Aton Chekhov, in one of his most famous stories, pauses from character development to discuss privacy.

The passage comes in “The Lady with the Pet Dog,” about a young woman and an older man having an adulterous affair that they have kept secret.

“The personal life of every individual,” he wrote, “is based on secrecy, and perhaps it is partly for that reason that civilized man is so nervously anxious that personal privacy should be respected.”

That was written in 1899, long before the act of “liking” something would send data on your habits and behavior to thousands of marketers. The Internet has become a place where we share its wonders and benefits in exchange for our privacy. We do so either without complaint, or else unknowingly.

Chekhov didn’t have to worry about such things. Nevertheless, he studied the nature of the private life and believed “every man led his real, most interesting life under cover of secrecy as under cover of night,” and that everything in the open was false.

A person who, for career or avocation, looks closely at something will share this notion. For as they investigate one thing they invariably see other things not meant to be seen.  Investigate the assassination of President Kennedy and find that there is a cult in Texas wearing underwear made of aluminum foil. I made that up. Real examples would be stranger.

Last night I read the Chekhov passage on privacy. This morning in the newspaper I noticed stories about:

  • A “cannibal cop” convicted of conspiracy to abduct, roast and eat women.
  • An ex-principal charged with possessing child porn.
  • A bookkeeper who stole nearly $650,000 from her employer over several years.

This was just one section in one newspaper in one day.

I agree with the Russian writer that we don’t project much truth in our daily comportment, but it is a little frightening to think that people we consider normal  harbor great inner darkness. Perhaps it’s the complexity of our DNA and the innumerable variations of its structure that produce humans destined to act or think in so many different ways that there is no normal and that everything imaginable – and unimaginable – gets covered.

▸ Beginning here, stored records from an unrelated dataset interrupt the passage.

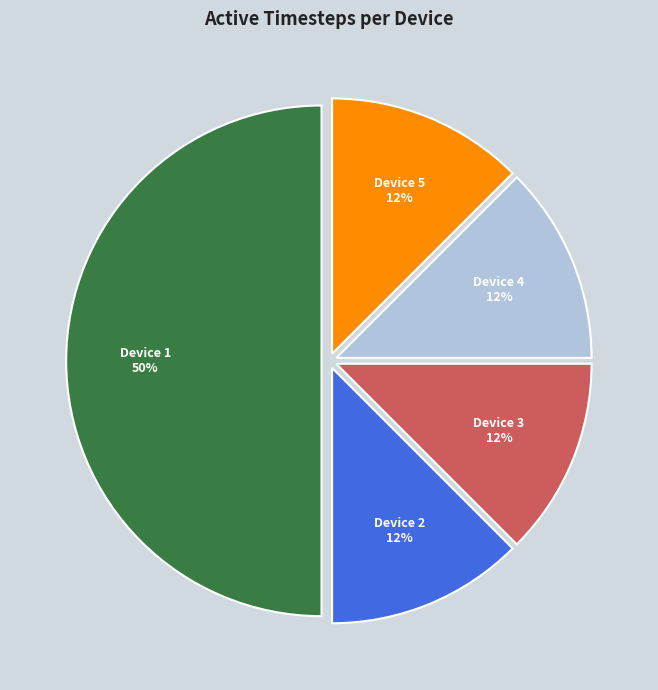

Which category has the biggest portion of the pie?

Device 1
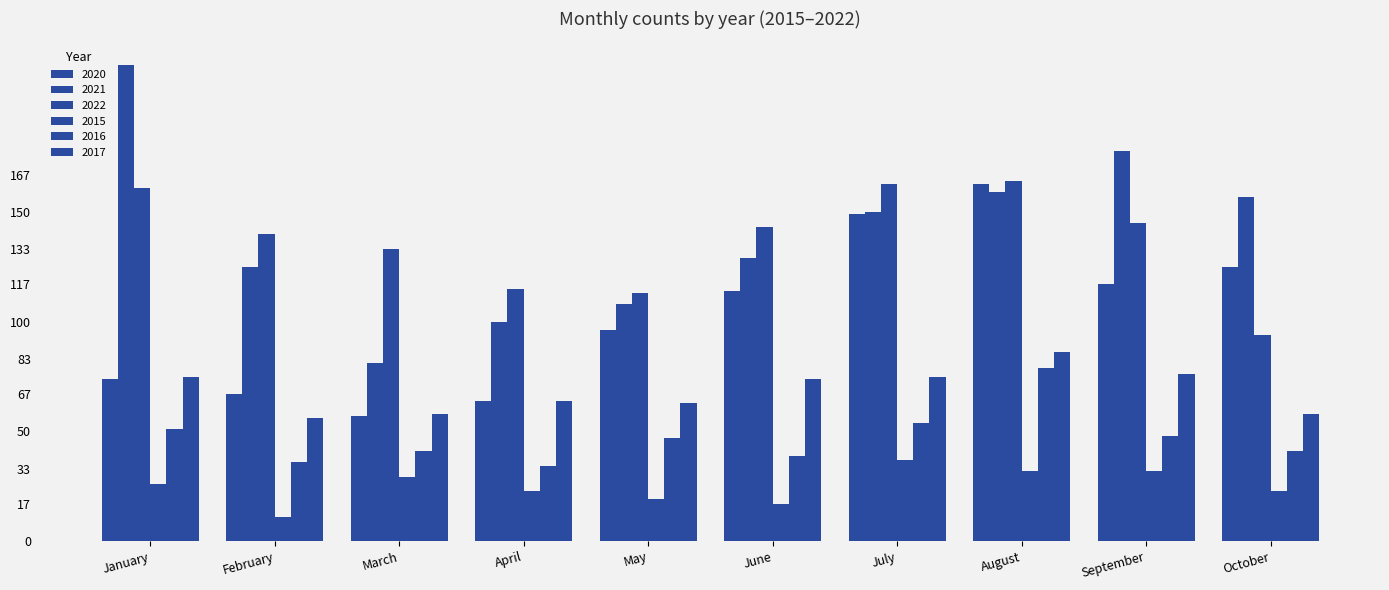

Does the chart contain stacked bars?

No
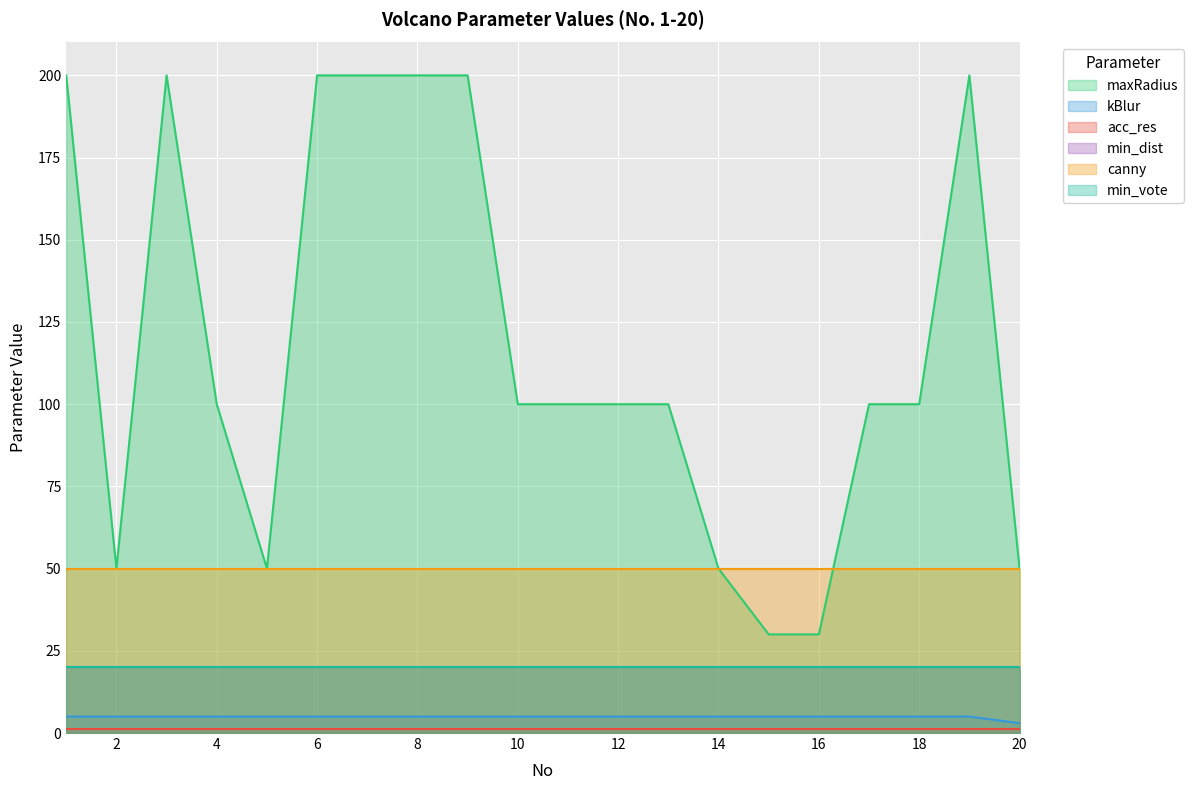

True or false: canny has more than 2 interior local peaks.

False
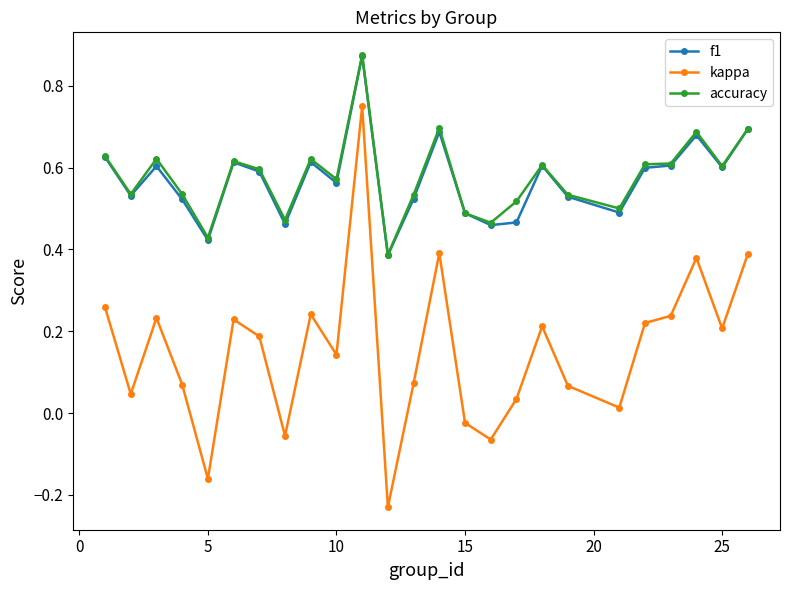

Which series has the widest spread of values?

kappa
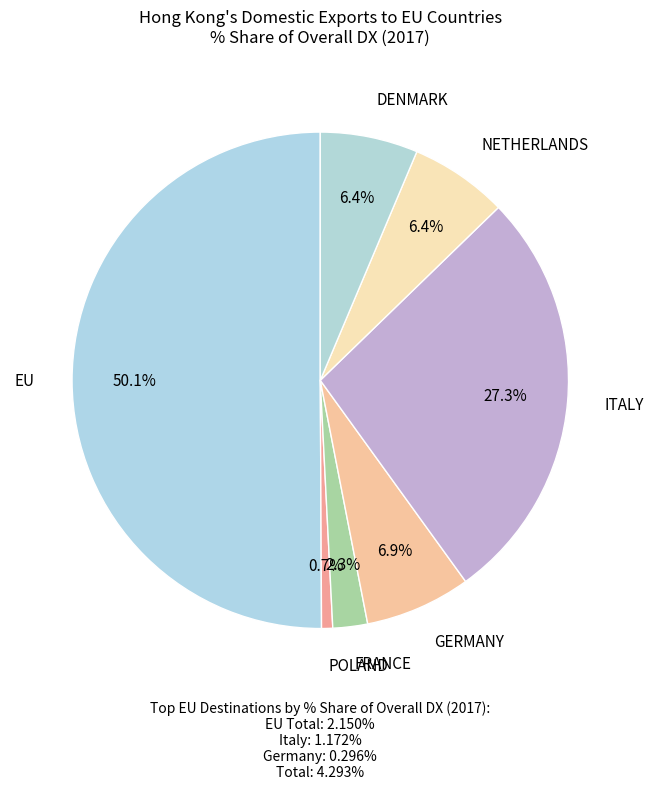

Does GERMANY represent more than half of the total?

No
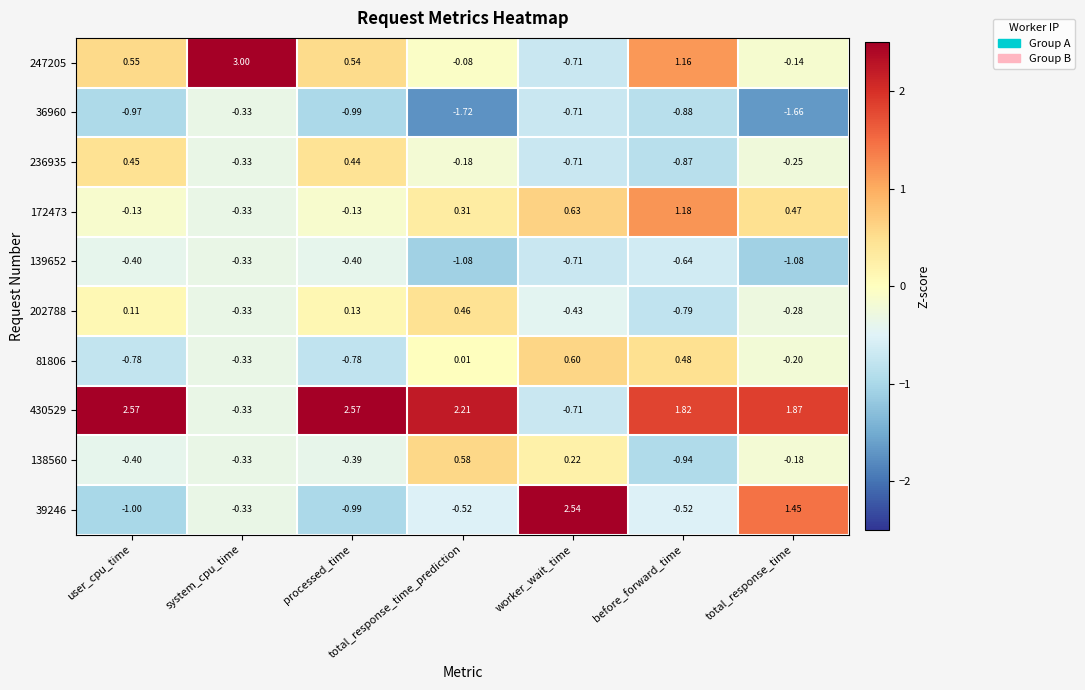

At which category is the sum across all series the highest?

system_cpu_time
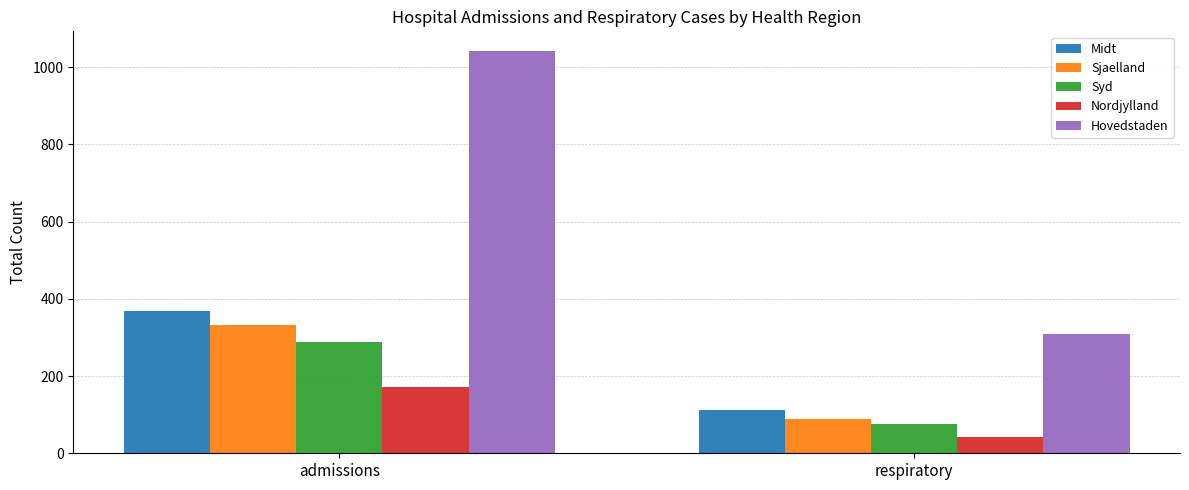

What is the approximate value of Sjaelland at admissions?

333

We are going to be learning a lot more about this, what with cameras everywhere now and odd folks freely indulging themselves on the never private Internet.

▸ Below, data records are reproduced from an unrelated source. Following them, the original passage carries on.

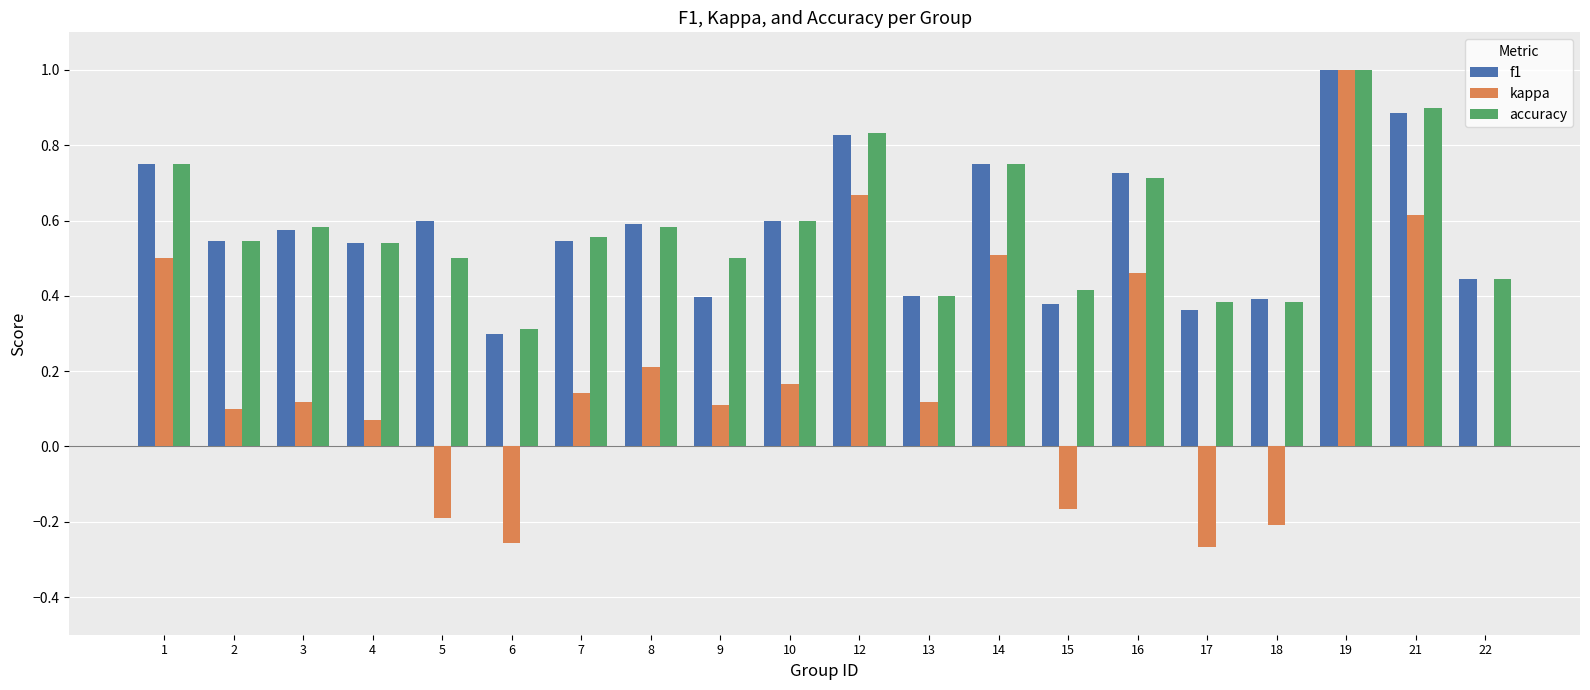

At which label is f1 closest to 0?

6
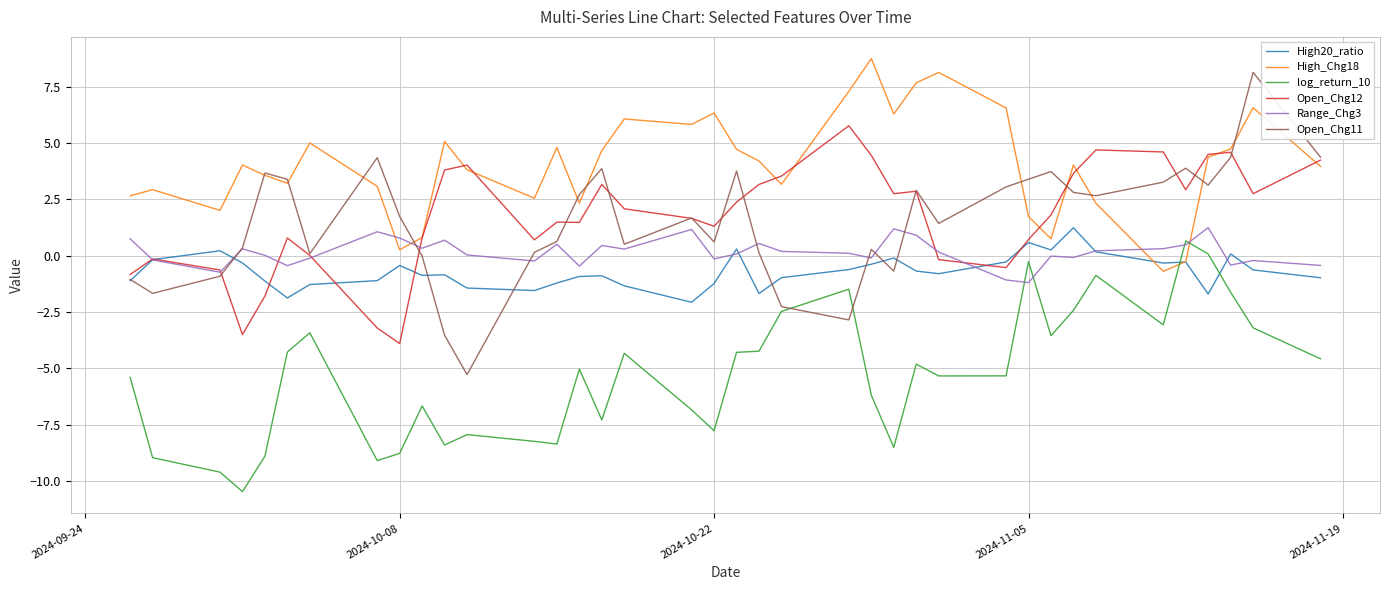

Which series has the widest spread of values?

Open_Chg11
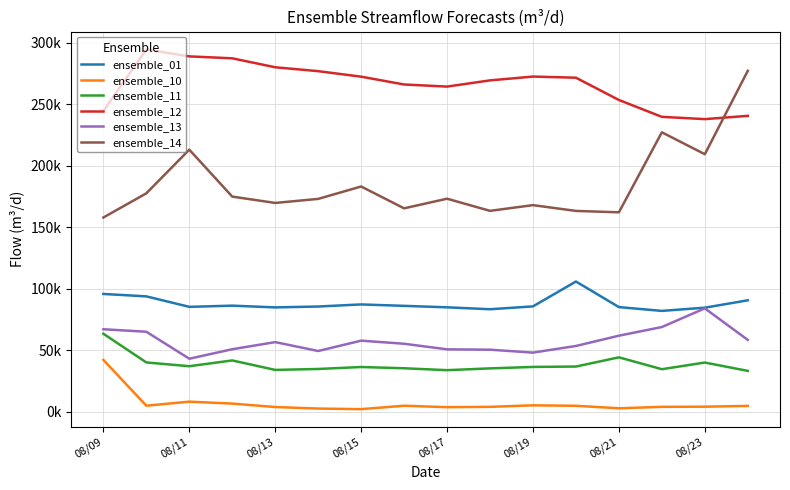

True or false: ensemble_13 and ensemble_01 intersect in this chart.

False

All of us are bound to long for the days when those phony exteriors Chekhov spoke of hid the harsh truth of our species.

By Lanny Morgnanesi

4 Responses to “The lives we lead are not our own: Why privacy is valued”

  1. nameerdavis March 26, 2013 at 6:02 am #

    Interesting subject and you lead us somewhere with mention of dna. It doesn’t take long, living in densely inhabited cities to realize that public socially acceptable behaviour is a veneer on instinct.I iI’m particularly taken by the understanding of our genome as a set of competing urges, genes in competitive standoff, and leaving the “Individual” as a less than unified set of behaviours.

    Like

  2. carlanthonyonline.com June 12, 2013 at 7:58 pm #

    This is such an articulate, excellent and far-ranging website – I really appreciate your rational thinking as evidenced in your prose. And no question the Internet is really the modern Pandora’s Box – I think the impact is such that no one person or book or institution has been able to grasp its enormity. It is destroying businesses, creating new ones and changing our perceptions of ourselves. Sometimes a walk in the woods is the best antidote. I try to focus on the big picture of it all, sometimes simply thinking – well, at least I’ve been privileged to be on earth at a time of such change.